### PROBLEM REQUIREMENTS
Arrange the items from the line with "genus: Salix" up to and including the line with "scientific name: Primula farinosa" as a two-column CSV headed field and value, with one row per item, its text under field and its answer under value. Put each entry in a single quoted field and replace any line breaks with spaces.

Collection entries
━━━━━━━━━━━━━━━━━━━━

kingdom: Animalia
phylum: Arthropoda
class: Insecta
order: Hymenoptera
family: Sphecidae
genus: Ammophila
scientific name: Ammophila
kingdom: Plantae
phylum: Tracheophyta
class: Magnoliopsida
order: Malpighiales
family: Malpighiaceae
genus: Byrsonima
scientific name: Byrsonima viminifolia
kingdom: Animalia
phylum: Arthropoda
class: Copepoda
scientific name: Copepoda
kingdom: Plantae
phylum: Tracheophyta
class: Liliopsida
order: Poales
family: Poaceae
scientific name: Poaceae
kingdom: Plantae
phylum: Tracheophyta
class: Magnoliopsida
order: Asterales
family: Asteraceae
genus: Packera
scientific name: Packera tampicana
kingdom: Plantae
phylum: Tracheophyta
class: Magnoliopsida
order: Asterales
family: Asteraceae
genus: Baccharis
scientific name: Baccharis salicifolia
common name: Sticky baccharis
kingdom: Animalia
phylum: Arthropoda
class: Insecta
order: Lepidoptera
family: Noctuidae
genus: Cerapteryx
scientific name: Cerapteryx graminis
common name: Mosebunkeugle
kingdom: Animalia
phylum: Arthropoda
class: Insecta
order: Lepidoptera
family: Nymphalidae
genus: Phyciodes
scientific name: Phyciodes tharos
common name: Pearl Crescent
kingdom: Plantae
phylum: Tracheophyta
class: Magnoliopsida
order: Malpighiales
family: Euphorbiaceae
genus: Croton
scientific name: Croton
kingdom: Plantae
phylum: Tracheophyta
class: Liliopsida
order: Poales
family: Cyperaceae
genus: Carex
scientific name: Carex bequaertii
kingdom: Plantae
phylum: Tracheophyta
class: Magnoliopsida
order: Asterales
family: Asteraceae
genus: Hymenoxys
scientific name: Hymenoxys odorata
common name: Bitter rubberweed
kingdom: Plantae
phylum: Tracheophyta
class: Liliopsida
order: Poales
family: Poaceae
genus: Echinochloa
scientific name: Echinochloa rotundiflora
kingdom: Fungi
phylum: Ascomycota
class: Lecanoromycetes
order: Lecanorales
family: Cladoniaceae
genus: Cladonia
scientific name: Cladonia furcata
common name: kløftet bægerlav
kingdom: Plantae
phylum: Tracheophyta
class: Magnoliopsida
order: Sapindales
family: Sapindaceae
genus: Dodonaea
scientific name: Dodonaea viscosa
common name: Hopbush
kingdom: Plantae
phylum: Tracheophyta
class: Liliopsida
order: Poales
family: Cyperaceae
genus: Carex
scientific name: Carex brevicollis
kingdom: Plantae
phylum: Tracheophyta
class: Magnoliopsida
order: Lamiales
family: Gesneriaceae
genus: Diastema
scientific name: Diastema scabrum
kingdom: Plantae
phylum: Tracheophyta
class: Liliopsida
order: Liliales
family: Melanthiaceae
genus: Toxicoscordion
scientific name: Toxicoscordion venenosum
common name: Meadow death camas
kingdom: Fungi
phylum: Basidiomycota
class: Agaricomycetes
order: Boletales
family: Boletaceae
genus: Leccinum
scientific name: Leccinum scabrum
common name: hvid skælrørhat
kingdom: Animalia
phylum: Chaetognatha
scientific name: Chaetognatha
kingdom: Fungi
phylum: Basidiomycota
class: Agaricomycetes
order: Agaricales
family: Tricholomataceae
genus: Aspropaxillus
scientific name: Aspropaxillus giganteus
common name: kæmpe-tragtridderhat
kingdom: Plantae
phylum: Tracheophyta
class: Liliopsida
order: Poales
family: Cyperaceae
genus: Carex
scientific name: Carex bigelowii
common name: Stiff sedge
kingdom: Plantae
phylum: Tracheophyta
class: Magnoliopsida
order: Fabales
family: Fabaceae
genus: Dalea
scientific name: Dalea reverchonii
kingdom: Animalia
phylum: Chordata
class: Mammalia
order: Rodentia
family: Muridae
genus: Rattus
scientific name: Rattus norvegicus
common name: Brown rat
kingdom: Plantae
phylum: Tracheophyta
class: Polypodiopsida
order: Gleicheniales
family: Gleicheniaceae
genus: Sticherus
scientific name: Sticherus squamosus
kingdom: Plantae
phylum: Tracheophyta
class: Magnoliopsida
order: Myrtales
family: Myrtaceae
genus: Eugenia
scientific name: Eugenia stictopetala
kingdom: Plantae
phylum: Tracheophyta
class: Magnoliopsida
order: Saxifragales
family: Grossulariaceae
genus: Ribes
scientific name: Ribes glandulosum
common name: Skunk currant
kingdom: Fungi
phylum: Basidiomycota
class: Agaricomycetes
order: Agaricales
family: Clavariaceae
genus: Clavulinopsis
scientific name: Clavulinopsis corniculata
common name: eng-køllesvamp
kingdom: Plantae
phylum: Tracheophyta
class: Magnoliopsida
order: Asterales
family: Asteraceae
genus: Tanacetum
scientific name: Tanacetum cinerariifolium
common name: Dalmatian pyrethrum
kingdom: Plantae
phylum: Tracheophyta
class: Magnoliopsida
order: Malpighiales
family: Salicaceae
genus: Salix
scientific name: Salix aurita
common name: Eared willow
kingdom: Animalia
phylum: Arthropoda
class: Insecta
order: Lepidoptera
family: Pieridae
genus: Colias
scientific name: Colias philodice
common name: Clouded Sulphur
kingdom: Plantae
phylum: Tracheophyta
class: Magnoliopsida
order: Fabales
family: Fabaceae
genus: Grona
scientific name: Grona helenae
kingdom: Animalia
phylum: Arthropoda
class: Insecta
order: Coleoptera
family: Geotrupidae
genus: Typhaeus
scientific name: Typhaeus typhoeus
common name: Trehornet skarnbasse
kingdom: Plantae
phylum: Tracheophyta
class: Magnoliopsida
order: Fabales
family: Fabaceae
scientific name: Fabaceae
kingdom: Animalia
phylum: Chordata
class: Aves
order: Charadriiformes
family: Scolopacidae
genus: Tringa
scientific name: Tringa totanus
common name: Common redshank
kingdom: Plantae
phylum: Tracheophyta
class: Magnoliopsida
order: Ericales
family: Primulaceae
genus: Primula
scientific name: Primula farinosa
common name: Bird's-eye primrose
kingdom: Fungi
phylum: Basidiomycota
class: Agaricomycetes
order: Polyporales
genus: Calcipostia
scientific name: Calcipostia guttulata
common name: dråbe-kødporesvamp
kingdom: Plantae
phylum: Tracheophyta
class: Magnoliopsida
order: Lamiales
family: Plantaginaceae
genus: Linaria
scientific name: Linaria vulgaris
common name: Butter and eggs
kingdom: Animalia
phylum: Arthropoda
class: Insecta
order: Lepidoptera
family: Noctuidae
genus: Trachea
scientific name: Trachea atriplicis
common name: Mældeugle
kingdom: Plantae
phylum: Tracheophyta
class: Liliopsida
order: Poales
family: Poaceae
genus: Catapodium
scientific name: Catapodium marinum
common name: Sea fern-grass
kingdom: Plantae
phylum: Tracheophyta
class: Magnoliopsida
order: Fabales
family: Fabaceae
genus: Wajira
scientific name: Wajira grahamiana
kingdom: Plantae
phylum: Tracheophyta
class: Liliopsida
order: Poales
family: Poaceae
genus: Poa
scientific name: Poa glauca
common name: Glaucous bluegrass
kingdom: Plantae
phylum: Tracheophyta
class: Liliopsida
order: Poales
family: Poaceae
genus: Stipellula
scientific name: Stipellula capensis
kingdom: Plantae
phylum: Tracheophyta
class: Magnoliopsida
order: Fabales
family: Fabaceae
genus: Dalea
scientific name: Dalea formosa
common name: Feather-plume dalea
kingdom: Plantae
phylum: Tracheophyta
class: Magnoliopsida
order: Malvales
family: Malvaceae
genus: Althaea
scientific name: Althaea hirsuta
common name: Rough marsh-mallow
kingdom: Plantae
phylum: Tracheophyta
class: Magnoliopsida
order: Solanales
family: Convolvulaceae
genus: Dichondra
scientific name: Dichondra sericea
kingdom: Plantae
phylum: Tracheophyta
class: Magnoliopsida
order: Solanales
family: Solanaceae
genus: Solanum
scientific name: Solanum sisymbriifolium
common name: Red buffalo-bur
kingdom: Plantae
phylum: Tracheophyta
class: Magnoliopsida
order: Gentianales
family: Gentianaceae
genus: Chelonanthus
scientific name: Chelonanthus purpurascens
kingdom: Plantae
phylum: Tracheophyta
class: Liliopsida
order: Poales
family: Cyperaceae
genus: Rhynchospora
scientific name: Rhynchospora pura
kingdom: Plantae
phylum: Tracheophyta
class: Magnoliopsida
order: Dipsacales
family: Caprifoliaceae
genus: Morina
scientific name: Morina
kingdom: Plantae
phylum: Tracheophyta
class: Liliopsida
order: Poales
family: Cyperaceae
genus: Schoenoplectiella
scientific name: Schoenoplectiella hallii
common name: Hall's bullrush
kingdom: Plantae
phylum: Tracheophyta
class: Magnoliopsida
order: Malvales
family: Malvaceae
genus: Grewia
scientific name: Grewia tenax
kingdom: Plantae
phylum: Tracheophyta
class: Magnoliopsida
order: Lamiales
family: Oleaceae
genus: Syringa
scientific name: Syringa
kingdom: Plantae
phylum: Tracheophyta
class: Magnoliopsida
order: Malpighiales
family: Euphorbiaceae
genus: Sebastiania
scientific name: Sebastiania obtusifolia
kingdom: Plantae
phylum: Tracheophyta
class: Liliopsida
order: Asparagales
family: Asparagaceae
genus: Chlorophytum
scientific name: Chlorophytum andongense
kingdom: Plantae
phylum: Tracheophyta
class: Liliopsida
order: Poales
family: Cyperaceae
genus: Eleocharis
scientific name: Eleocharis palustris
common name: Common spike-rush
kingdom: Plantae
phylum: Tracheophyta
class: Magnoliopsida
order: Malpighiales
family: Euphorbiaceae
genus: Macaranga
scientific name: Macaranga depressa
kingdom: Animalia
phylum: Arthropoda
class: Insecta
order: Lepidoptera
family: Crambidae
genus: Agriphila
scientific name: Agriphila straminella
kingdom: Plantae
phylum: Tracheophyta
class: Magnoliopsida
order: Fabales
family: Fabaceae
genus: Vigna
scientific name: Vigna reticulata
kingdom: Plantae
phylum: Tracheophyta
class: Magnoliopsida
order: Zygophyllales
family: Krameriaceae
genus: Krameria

━━━━━━━━━━━━━━━━━━━━

### RESPONSE
field,value
"genus:","Salix"
"scientific name:","Salix aurita"
"common name:","Eared willow"
"kingdom:","Animalia"
"phylum:","Arthropoda"
"class:","Insecta"
"order:","Lepidoptera"
"family:","Pieridae"
"genus:","Colias"
"scientific name:","Colias philodice"
"common name:","Clouded Sulphur"
"kingdom:","Plantae"
"phylum:","Tracheophyta"
"class:","Magnoliopsida"
"order:","Fabales"
"family:","Fabaceae"
"genus:","Grona"
"scientific name:","Grona helenae"
"kingdom:","Animalia"
"phylum:","Arthropoda"
"class:","Insecta"
"order:","Coleoptera"
"family:","Geotrupidae"
"genus:","Typhaeus"
"scientific name:","Typhaeus typhoeus"
"common name:","Trehornet skarnbasse"
"kingdom:","Plantae"
"phylum:","Tracheophyta"
"class:","Magnoliopsida"
"order:","Fabales"
"family:","Fabaceae"
"scientific name:","Fabaceae"
"kingdom:","Animalia"
"phylum:","Chordata"
"class:","Aves"
"order:","Charadriiformes"
"family:","Scolopacidae"
"genus:","Tringa"
"scientific name:","Tringa totanus"
"common name:","Common redshank"
"kingdom:","Plantae"
"phylum:","Tracheophyta"
"class:","Magnoliopsida"
"order:","Ericales"
"family:","Primulaceae"
"genus:","Primula"
"scientific name:","Primula farinosa"